GIVEN TEXT »
I am therefore proud that, having been through that experience, Hartlepool folk from all backgrounds (political or otherwise) have fought to defend, stabilise and bring back services to Holdforth Road. We have a fight on our hands but we are certainly getting there and our hospital is nowhere near dead.

Next to the hospital, of course, is the wonderful Alice House Hospice serving the communities of Hartlepool and East Durham.

It really is a centre of excellence for caring for people with life limiting illnesses and deserves everyone’s support. On the April 28 it is running a fundraising event called the ‘Memory Stroll’, which starts at the Heugh Battery on the Headland and ends in Hartlepool.

Walkers are encouraged to raise sponsorship and registration forms can be obtained from the hospice and Co-op Funeralcare, Strathmore House, Stockton Road. It promises to be an excellent event and an informative stroll down memory lane.

Also starting from the Heugh Battery on Sunday, May 19, will be the great ‘Tommy to Tommy’ walk organised by local people responding to the museum’s bid to raise £5,000 to pay outstanding bills and help secure its future.

The sponsored walk will be from the Tommy silhouette at the Battery to the Tommy Statue in Seaham, and I have no doubt will draw a lot of support.

The museum is one of our most popular tourist attractions run by volunteers and the site of the only First World War battlefield in the country.

EXERCISE INSTRUCTIONS » Can you carry the Hartlepool piece forward with the next few paragraphs after its last sentence? The listing has nothing to do with the work here.

PROVIDED RECORDS »
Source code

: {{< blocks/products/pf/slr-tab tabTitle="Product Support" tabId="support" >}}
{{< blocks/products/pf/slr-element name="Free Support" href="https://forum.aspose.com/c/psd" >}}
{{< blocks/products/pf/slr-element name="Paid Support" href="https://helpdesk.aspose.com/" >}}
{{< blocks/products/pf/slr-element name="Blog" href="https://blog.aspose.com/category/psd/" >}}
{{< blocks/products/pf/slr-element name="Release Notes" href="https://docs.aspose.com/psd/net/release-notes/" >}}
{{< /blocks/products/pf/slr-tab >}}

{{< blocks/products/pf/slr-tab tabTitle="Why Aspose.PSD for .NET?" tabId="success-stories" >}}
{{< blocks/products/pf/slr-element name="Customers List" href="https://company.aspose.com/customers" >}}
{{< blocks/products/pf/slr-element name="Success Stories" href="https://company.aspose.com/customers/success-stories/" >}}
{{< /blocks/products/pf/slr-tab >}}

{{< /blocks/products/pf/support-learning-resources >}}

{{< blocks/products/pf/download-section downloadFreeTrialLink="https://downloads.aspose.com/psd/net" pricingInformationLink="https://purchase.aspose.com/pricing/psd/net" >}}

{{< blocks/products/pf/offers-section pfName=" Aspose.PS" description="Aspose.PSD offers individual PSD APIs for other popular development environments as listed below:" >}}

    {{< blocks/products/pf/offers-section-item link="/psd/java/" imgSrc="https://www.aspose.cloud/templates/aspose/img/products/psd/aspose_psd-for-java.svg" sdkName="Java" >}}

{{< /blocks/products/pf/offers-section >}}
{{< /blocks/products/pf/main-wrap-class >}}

ANSWER AREA »
It is so important to our heritage and history that it simply deserves to be fully incorporated into the council’s tourism offer; including being included on all road signs indicating Hartlepool visitor attractions on our main highways and not just at the gates of the Headland.

As the town proudly pushes back against all the negativity produced by the likes of Channel Four’s ‘Skint Britain’, and with lots of regeneration going on in the town to draw visitors in, it’s about time the Battery shared equal footing with all of our other wonderful attractions and gets the backing it deserves to ensure its long term survival.

And on the subject of regeneration, it’s nice to see the Cameron’s Brewery Visitor Centre on the A689, Stockton Road, get a lick of paint and renamed the ‘Anchor Bar and Bottle Shop’. It goes without saying that you can enjoy a great pint of Strongarm there, but the historical brewery exhibition is truly a hidden gem and well worth a visit, as is the 12th century Stranton Church, literally just around the corner.